The TUI resolves the environment variable locally before probing models and joining the room. The raw secret is never persisted to Gambi config files.

POST /rooms/:code/join now accepts an optional authHeaders object. Those headers are stored only in hub memory and are used for:

  • endpoint probing (/v1/models, /v1/responses, /v1/chat/completions)
  • proxied inference requests
  • Responses lifecycle routes

They are not returned by GET /rooms/:code/participants, GET /rooms/:code/v1/models, or join responses.

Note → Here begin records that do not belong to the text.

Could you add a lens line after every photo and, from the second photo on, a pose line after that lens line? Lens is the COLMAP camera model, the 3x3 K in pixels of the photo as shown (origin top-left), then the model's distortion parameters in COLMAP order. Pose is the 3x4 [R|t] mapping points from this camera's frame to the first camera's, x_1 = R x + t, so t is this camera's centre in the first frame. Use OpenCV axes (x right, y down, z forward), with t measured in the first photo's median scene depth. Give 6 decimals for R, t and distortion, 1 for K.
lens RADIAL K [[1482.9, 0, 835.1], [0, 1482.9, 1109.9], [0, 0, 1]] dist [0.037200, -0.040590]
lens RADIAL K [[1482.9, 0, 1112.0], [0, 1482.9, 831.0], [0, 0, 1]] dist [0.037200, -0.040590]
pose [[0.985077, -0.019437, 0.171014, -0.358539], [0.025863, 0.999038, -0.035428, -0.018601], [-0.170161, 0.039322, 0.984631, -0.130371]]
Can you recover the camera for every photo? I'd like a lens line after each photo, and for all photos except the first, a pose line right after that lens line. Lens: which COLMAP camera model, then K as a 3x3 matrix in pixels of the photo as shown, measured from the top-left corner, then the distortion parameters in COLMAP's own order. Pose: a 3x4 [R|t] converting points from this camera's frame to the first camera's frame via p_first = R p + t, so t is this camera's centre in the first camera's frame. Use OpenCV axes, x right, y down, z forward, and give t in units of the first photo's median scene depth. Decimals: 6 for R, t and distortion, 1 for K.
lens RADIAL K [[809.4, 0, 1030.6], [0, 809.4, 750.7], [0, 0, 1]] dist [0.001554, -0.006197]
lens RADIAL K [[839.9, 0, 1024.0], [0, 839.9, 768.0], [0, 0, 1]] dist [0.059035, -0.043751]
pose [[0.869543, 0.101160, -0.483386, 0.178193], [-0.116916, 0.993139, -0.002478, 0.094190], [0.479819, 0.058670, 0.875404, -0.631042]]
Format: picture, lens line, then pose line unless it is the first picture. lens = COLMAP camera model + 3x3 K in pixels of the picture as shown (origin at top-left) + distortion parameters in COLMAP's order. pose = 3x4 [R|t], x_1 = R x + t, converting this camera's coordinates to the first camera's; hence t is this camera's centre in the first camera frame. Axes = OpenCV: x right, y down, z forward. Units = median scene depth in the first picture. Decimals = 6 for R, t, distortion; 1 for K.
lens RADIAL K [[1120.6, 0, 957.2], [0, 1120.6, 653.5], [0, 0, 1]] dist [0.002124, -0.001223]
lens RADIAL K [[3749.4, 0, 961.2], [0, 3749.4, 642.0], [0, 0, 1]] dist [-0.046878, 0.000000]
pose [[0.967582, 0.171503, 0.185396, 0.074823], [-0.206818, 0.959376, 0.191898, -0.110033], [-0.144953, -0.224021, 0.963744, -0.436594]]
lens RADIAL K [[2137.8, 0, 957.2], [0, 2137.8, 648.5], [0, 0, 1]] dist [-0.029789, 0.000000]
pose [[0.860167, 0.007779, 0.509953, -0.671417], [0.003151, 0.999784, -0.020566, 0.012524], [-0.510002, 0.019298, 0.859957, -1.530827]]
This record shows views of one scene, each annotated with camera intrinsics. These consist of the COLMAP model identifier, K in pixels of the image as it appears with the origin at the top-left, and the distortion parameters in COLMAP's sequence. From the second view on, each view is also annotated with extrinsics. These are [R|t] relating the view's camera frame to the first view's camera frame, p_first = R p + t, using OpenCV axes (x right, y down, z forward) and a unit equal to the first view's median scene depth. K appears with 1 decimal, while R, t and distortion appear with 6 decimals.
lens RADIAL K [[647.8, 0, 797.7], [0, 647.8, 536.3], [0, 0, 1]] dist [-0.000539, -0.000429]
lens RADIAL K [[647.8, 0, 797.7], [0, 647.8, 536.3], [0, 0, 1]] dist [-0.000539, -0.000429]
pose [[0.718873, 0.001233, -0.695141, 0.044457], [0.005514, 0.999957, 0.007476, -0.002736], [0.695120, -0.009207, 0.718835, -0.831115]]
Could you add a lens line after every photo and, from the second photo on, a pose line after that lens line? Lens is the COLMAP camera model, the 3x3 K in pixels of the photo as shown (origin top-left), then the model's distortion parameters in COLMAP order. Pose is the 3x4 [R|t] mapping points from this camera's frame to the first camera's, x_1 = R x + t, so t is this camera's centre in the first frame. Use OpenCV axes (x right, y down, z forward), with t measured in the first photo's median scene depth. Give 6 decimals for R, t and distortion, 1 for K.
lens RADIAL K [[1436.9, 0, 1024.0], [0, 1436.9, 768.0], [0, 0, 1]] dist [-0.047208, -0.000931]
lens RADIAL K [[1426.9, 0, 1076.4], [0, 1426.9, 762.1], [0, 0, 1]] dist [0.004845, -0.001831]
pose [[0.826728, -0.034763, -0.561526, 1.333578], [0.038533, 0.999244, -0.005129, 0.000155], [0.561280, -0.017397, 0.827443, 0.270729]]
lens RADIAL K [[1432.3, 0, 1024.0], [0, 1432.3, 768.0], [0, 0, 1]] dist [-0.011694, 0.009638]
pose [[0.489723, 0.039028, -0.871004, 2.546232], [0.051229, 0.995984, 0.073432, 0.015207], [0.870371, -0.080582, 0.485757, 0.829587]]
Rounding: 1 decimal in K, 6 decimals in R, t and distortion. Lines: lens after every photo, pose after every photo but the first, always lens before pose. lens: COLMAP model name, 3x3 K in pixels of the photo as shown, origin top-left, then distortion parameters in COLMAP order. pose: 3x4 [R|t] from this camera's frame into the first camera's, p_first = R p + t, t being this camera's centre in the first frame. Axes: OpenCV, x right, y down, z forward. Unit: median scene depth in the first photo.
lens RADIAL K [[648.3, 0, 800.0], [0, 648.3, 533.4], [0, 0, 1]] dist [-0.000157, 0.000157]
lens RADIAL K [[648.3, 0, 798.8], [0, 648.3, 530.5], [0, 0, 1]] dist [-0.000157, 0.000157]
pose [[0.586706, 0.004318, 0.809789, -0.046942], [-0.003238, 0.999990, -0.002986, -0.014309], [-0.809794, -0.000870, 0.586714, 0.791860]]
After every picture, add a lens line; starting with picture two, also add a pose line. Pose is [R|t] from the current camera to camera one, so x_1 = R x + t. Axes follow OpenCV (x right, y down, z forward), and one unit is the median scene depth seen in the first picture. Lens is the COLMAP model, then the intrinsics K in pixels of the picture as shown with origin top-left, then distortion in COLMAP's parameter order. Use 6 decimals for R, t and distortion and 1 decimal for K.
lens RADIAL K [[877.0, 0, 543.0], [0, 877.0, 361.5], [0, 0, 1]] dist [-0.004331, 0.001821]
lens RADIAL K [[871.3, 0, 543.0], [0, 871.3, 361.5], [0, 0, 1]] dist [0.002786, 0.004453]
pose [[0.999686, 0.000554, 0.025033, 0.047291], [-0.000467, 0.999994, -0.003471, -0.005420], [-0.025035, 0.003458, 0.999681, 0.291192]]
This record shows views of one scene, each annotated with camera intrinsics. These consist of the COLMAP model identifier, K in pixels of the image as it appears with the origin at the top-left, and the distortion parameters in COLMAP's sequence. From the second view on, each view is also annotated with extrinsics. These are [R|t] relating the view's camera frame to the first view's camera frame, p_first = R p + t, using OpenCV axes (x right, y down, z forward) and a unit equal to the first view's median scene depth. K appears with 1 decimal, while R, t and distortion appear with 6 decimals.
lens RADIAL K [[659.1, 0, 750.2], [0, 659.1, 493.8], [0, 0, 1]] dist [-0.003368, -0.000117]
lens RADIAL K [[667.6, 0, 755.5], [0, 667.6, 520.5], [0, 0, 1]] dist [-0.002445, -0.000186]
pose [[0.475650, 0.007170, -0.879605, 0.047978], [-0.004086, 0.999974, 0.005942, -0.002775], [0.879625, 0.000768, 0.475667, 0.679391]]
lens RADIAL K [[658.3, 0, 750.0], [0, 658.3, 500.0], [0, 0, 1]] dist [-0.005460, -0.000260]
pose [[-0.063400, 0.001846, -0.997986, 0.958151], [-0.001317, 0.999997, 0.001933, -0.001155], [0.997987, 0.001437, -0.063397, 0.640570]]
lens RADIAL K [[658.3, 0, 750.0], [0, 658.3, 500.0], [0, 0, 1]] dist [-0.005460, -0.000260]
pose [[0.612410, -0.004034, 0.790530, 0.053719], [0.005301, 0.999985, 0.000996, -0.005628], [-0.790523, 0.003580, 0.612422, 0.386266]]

ProviderBase URLFree Models?
OpenRouterhttps://openrouter.ai/apiYes (:free suffix)
Together AIhttps://api.together.xyzFree tier
Groqhttps://api.groq.com/openaiFree tier
Fireworkshttps://api.fireworks.ai/inferenceFree tier
OpenAIhttps://api.openai.comNo

When you join with a cloud provider:

  • Your API key is used for every request routed to you
  • You pay for the tokens consumed
  • Other participants don’t see your API key — the hub keeps headers only in memory and does not expose them in participant listings

Choose a model you’re comfortable paying for, or use free-tier models for experimentation.

  • Gambi sends authHeaders from the joining client to the hub, then stores them in memory for as long as that participant is registered.
  • In trusted local networks, that’s usually enough.
  • If your hub is reachable outside your LAN, put it behind HTTPS or a reverse proxy before sending provider credentials through it.
  • Responses API — newer, simpler input format ("input": "text"), supports multi-turn via previous_response_id. Use if your provider supports it.
  • Chat Completions — widely supported, familiar messages array format. Works with virtually every provider.

The hub handles both transparently. When a request comes in via one protocol and the participant only supports the other, the hub adapts automatically.